What: England vs. Algeria, Group C, Matchday 2
When: Friday, June 18, 2010, 2:30 pm ET
Where: Cape Town Stadium, Cape Town
TV: ESPN, Univisión
Three points. That’s what the English have in mind. In fact, a win is nearly a must for the Three Lions in the wake of their draw with the United States. Otherwise, their chances of advancing become thinner than Peter Crouch’s legs. Clearly England are better than Algeria, man for man, but then again, that’s what was said about the England-USA match.
And the North Africans, who put up an unexpectedly tough fight against Slovenia in their first game, need points themselves if they are to have any hope. They are massive underdogs, but considering the defensive struggles England are facing, could an upset be in the making?
Coach Fabio Capello has spent the past few days distracting any criticism—and debate, to some extent—with talk about superficial things. First, he blamed the ball for Robert Green’s gaffe, calling the Jabulani the “worst ball that I have seen in my life.” Then he got into a he said/he said spat with Franz Beckenbauer, who slammed England’s play against the US for its “kick and rush” style. Capello retorted: “It is easy to speak about a team when you sit in the stand.”
WATCH: ENGLAND VS. USA RECAP
But for Capello, there are more serious matters to attend to. Will Green start or will David James go into the net? With center back Ledley King ruled out through injury, will Jamie Carragher step in or will Capello go with Matthew Upson? Most likely, it will be the former, though fans at home are clamoring for the latter.
Gareth Barry, now healthy, is set to start in the midfield, replacing James Milner. But the key will be getting Wayne Rooney (WATCH: Rooney profile) into the game. The Manchester United star was invisible against the US, but is feeling sure of himself and the team, saying, “I am confident we can do well and sure we can qualify from this group for the next round.”
“I am not afraid of Rooney,” Algeria defender Rafik Halliche said on Thursday. “I'm not afraid of any Englishman. I’m a grown up and a tough boy.”
Big talk from the Desert Foxes won’t be enough to stop England, that’s for sure. But, like the US, Algeria’s mentality will be the key. They were unlucky not to earn a point against Slovenia, giving up a goal on a goalkeeping error. But they can take positives from creating several clear scoring chances, particularly from their left flank, where Karim Ziani and Nadir Belhadj attacked continually.

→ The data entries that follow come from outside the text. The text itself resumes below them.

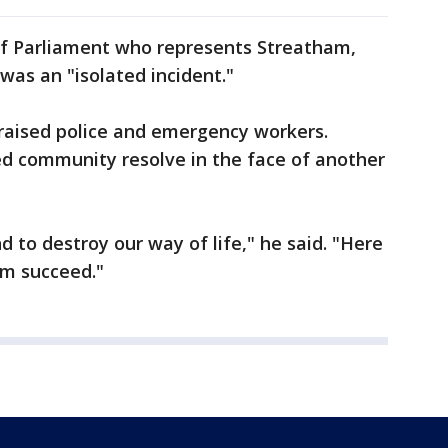
f Parliament who represents Streatham,
 was an "isolated incident."
praised police and emergency workers.
d community resolve in the face of another
nd to destroy our way of life," he said. "Here
em succeed."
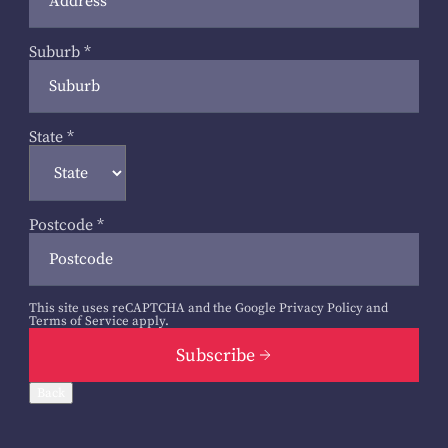
Suburb
*
State
*
Postcode
*
This site uses reCAPTCHA and the Google
Privacy Policy
and
Terms of Service
apply.
Subscribe
Back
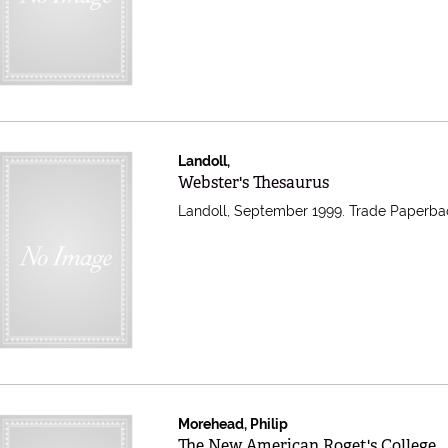
Landoll,
Item 608726
Webster's Thesaurus
Landoll, September 1999. Trade Paperba
Morehead, Philip
Item 607857
The New American Roget's College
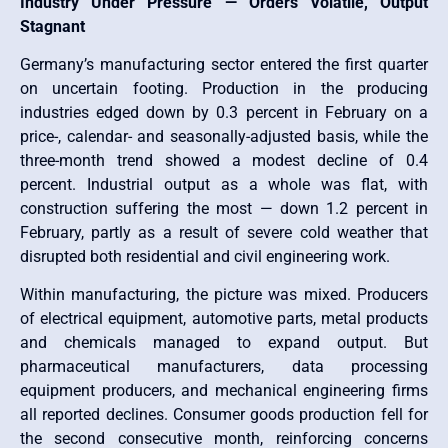
Industry Under Pressure — Orders Volatile, Output
Stagnant
Germany’s manufacturing sector entered the first quarter
on uncertain footing. Production in the producing
industries edged down by 0.3 percent in February on a
price-, calendar- and seasonally-adjusted basis, while the
three-month trend showed a modest decline of 0.4
percent. Industrial output as a whole was flat, with
construction suffering the most — down 1.2 percent in
February, partly as a result of severe cold weather that
disrupted both residential and civil engineering work.
Within manufacturing, the picture was mixed. Producers
of electrical equipment, automotive parts, metal products
and chemicals managed to expand output. But
pharmaceutical manufacturers, data processing
equipment producers, and mechanical engineering firms
all reported declines. Consumer goods production fell for
the second consecutive month, reinforcing concerns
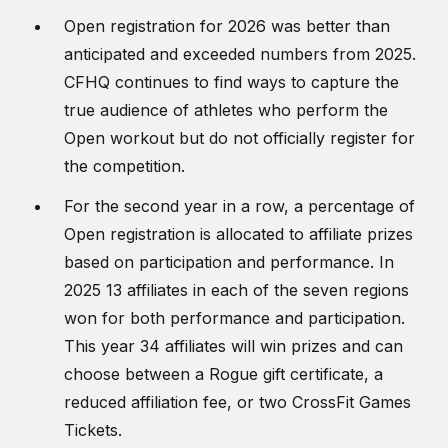
Open registration for 2026 was better than
anticipated and exceeded numbers from 2025.
CFHQ continues to find ways to capture the
true audience of athletes who perform the
Open workout but do not officially register for
the competition.
For the second year in a row, a percentage of
Open registration is allocated to affiliate prizes
based on participation and performance. In
2025 13 affiliates in each of the seven regions
won for both performance and participation.
This year 34 affiliates will win prizes and can
choose between a Rogue gift certificate, a
reduced affiliation fee, or two CrossFit Games
Tickets.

WATCH: SLOVENIA VS. ALGERIA RECAP
Coach Rabah Saadane appears set to continue with the same starting XI as faced Slovenia, though a decision will have to be made at game time about goalkeeper Faouzi Chaouchi, who sprained his knee in training on Tuesday. The Algerians will also be without Abdelkader Ghezzal (WATCH: Ghezzal profile), who was sent off against Slovenia after subbing on in the second half.
But most importantly, Saadane is looking for a frame of mind that could spring a surprise on England.

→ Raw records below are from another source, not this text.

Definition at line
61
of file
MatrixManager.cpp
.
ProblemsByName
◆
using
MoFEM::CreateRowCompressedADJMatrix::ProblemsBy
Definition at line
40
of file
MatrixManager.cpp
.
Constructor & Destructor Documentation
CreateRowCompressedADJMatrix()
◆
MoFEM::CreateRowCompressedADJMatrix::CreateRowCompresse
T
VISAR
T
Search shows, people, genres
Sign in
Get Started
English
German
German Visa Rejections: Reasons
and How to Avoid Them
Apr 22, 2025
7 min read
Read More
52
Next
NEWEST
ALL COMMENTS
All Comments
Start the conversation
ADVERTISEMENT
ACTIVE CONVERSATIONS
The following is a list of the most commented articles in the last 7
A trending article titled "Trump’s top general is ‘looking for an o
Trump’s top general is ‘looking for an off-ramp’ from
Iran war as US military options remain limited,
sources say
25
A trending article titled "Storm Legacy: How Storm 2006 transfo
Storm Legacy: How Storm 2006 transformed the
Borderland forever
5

“England have their backs to the wall,” Saadane said in his prematch press conference. “We have nothing to lose and everything to win.”
England: Gareth Barry. The Manchester City holding midfielder, struggling with an ankle injury, was left out against the Yanks. Now he’s back, and his tough-minded defensive presence should allow Gerrard to attack more.

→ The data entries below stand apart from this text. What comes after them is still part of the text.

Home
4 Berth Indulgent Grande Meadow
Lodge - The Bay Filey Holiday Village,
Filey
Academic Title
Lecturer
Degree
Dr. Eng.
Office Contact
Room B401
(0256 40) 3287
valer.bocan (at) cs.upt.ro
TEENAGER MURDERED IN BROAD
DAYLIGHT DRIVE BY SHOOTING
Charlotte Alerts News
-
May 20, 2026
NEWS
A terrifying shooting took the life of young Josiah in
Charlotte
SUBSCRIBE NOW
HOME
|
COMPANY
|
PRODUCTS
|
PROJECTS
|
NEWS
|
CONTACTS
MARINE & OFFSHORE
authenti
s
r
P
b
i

Algeria: Karim Ziani. Quick and clever, Ziani provided a fearless dynamism against Slovenia and should’ve been rewarded for his impulses with a goal. Versus England, the Wolfsburg midfielder will look to get after Glen Johnson, no easy task.
This is a match England should run away with. Their talent and experience provide them with all the weapons they need. But it won’t be as easy as some observers—and most English fans—make it out to be.